--- GIVEN TEXT ---
Wednesday, July 23, 2014

Why Abraham heard that he was told to build an Altar, to burn his Oldest Son Isaac as a Sacrifice to God.



Why Abraham heard that he was told to build an Altar, to burn his Oldest Son Isaac as a Sacrifice to God.

By William A. Schaeffer




In the Bible, we read that Abraham was from the city state of Ur.   The remains of the city of Ur may be found in present day Iraq on the Euphrates River.  Ur, at that time, was a member of a loose confederation of Sumerian city states that all shared a common culture.  The people of Ur are generally considered to have been Semitic.

The date of Abraham’s departure is roughly agreed upon to be about 1800 B.C. which would place him in the third Sumerian dynasty at Ur.   When Abraham left Ur, he traveled to Egypt where he lived for a while.   We remember the famous Biblical story where he entered in disguise as his wife’s brother and this saved his life.   After some intrigue, his wife was returned to him, and he left Egypt.   He was childless and growing older.   Eventually, when they both were very old, his wife bore him a son Isaac.   In a vision God told him to take Isaac to the top of a mountain, build a pyre, and sacrifice his son.  At the last minute God told Abraham he could make a replacement of a Ram on the sacrificial pyre.   This has traditionally been viewed as the supreme test of Abraham’s faith in God.

However, there might be another explanation.

Each of the Sumerian City states had a different patron God and the patron god of Ur was Nanna, the moon god.  Other popular gods were worshipped were Baal and Astarte.

The worship of Baal is mentioned in the Bible and is one of the evils that the early Hebrew Tribes fought.   Baal worship was very popular for hundreds of years and continued right to the classic era of Greece and Rome.

The city of Carthage in North Africa was also populated with people of the same culture.  Originally a Phoenician colony that outgrew the mother city, by 300 B.C. Carthage was the richest and most powerful city state on the Mediterranean Sea.   Carthaginian sailors controlled trade on the Mediterranean and Carthage had colonies in Spain, and Sicily.   Carthage’s patron god was Moloch who was considered a variant of Baal, being called Moloch Baal.   Curiously, it seems that the Carthaginian name for themselves in their own language could be translated as “The Philistines.”

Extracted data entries
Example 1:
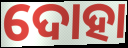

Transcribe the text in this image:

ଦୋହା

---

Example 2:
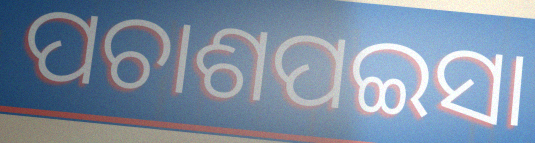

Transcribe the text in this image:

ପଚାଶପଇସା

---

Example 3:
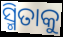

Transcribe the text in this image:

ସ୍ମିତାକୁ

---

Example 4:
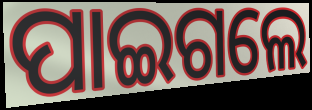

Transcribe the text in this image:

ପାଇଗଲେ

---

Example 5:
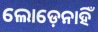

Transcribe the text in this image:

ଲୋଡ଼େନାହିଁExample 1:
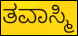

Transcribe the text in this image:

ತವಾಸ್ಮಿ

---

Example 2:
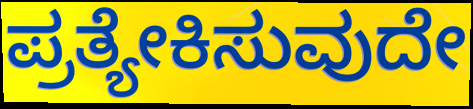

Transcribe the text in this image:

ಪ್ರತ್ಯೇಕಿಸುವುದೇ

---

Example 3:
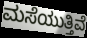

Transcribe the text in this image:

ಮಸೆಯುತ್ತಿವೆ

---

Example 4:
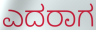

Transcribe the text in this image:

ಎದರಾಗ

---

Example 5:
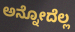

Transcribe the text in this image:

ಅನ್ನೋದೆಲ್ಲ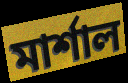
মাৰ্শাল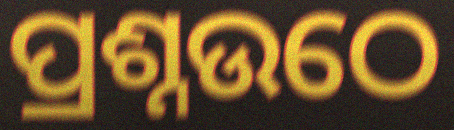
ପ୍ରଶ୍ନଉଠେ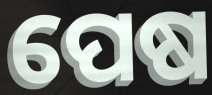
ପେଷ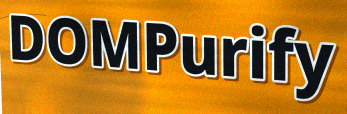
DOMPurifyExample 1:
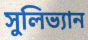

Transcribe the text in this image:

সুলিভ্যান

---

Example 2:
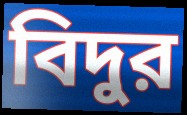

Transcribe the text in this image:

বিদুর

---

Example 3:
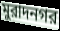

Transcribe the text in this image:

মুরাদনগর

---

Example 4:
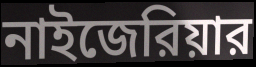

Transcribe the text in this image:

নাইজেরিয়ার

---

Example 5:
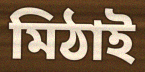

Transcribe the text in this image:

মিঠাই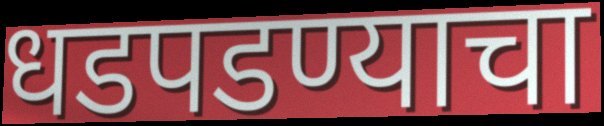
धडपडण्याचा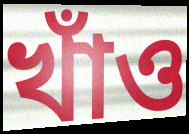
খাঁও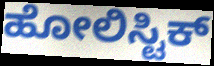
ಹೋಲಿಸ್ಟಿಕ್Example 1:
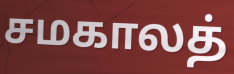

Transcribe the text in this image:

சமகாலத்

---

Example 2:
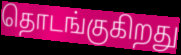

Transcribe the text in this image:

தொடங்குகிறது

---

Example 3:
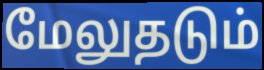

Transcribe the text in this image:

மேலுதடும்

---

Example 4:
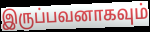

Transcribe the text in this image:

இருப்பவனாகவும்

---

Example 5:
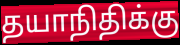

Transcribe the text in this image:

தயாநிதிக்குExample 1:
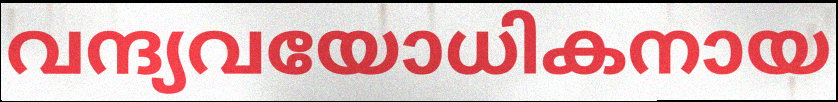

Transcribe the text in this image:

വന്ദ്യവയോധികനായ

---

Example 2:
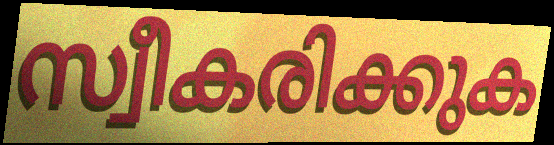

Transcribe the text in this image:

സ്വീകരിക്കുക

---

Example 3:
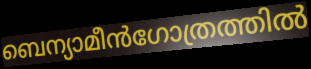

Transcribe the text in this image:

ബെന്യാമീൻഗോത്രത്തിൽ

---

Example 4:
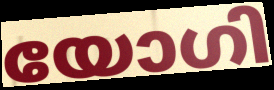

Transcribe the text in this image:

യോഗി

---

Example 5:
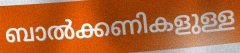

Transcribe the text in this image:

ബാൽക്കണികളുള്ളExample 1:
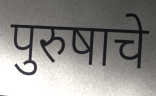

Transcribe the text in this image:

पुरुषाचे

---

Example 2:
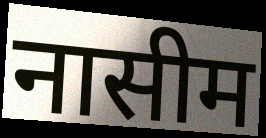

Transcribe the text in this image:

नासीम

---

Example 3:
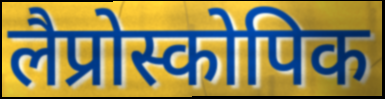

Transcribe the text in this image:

--- REQUIRED TASKS ---
A - Using the essay on Abraham and Isaac, answer each of the following briefly.
(i) On which river are the remains of the city of Ur found?
(ii) Which god was the patron god of Ur?
(iii) Which god was the patron god of Carthage?
B - Continue the essay on Abraham and Isaac, starting directly after its final sentence.

--- TASK ANSWERS ---
A -
(i) The Euphrates River
(ii) Nanna, the moon god
(iii) Moloch, also called Moloch Baal

B -
At this time Rome was a growing power and eager to expand her influence and trade.   Rome however, had no navy.   The first Punic war saw Rome build a fleet of ships based on an improvement of Carthaginian design.   With this Navy, Rome defeated Carthage and ended the first Punic War.  

In the second Punic War Hannibal unsuccessfully attacked Rome, and eventually had to defend Carthage from a counter attack by Rome’s famous general Scipio Africanus, the elder.   During the siege of Carthage, the Carthaginians implored favor from their god Moloch.   Moloch was a cruel god of fire that required extreme sacrifice.   In this case, the city fathers were required to sacrifice their oldest children to Moloch to gain his divine assistance.

Eyewitness accounts indicate that the statues of Moloch had upraised arms that descended into an opening with a burning fire.   The first born children were placed upon the arms and rolled alive into the burning flames.   Apparently, this was a prescribed measure of sacrifice to Moloch in extreme and trying circumstances. 

One can only assume that the custom was ancient and familiar to Moloch’s other manifestation as Baal also.

If so, then when Abraham built a pyre to sacrifice his son Isaac, he was really following the custom typical of Sumerian civilization in desperate and trying circumstances.   And God, who the people of Ur were used to associating with fire, appeared to Abraham as a burning bush.   The fact that Abraham was instructed to substitute a Ram for his son was a Theological advancement that marked the beginning of a new religion of the people of Abraham who would prosper and eventually give us the book we know as the Bible.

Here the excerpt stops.